Au service de la population
Les découvertes du LOEX permettent d’étudier en laboratoire plusieurs pathologies, mais surtout de guérir des patients, notamment les grands brûlés. L’épiderme, qui est la couche superficielle de la peau, a un rôle de barrière physique car elle bloque l’entrée des bactéries. Il est primordial de restaurer l’épiderme chez les grands brûlés puisque cette couche de peau est vitale. «Les grands brûlés sont les patients avec qui nous travaillons principalement, puisqu’ils ont de grandes pertes de peau. Nos méthodes de greffe pourraient aussi intéresser les personnes ayant des maladies de la peau causant des lésions superficielles», explique madame Moulin. «Il est aussi possible d’enlever une cicatrice et de recouvrir la zone avec de l’épiderme autologue, c’est-à-dire en utilisant une biopsie de peau provenant du patient en question», ajoute-t-elle.
Modèles de tissus 3D
La méthode d’auto-assemblage développée par le LOEX permet d’étudier différents phénomènes pathologiques.
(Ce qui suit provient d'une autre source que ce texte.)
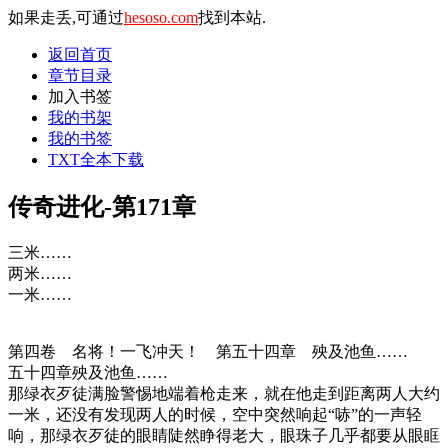
如果走丢,可通过
hesoso.com
找到本站.
返回首页
章节目录
加入书签
我的书架
我的书签
TXT全本下载
传奇进化-第171章
三米……
两米……
一米……
第四卷 名将！一飞冲天！ 第五十四章 殃及池鱼……
五十四章殃及池鱼……
那绿衣歹徒满脸警惕地端着枪走来，就在他走到距离两人大约
一米，还没有发现两人的时候，空中突然响起“哧”的一声轻
响，那绿衣歹徒的眼睛陡然睁得老大，眼珠子几乎都要从眼眶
Par exemple, Roxane Pouliot, professeure à la Faculté de pharmacie de l’Université Laval et chercheure au CRCHA, travaille sur une maladie de la peau affectant principalement le renouvellement cutané, soit le psoriasis. Un des objectifs de son groupe de recherche est de tester l’effet de la diffusion de médicaments sur un modèle de la maladie obtenu par auto-
assemblage avec des cellules de patients malades. «La beauté de cette approche est que l’on peut étudier plusieurs aspects de cette pathologie complexe qui n’est pas complètement caractérisée. Aucun modèle animal ne peut être utilisé pour l’étude du psoriasis, la méthode par auto-assemblage est donc très avantageuse. Depuis l’étude des mécanismes qui régissent cette pathologie jusqu’à l’utilisation de ces substituts en tant qu’outils dermopharmaceutiques, le développement d’un tel tissu pathologique reproductible devient un modèle de choix», explique Mme Pouliot. À l’aide de ce dernier, il sera possible de tester l’effet de crèmes et d’onguents qui pourraient exercer d’éventuels effets bénéfiques. Il n’est pas exclu que d’autres pathologies cutanées puissent
être ciblées.
D’autres modèles sont utilisés au LOEX, à des fins différentes. François Berthod, professeur à la Faculté de médecine de l’Université Laval et chercheur au CRCHA, a essayé de mettre au point un modèle 3D permettant de modéliser la moelle épinière dans le but d’étudier différentes maladies neurodégénératives. «Habituellement, des modèles très primaires de cellules sont utilisés. Aussi, des tranches de moelles épinières peuvent être utilisées, mais nous n’avons aucun contrôle sur ce qui se passe dans ces modèles en laboratoire», explique M. Berthod. Pour remédier à cela, nous utilisons des modèles tridimensionnels très versatiles que nous avons développés et qui sont plus proches de la réalité physiologique», ajoute-t-il.
Ainsi, grâce au génie tissulaire, il est possible d’étudier les différents mécanismes retrouvés normalement dans l’organisme et de comprendre les maladies pour pouvoir développer des thérapies efficaces.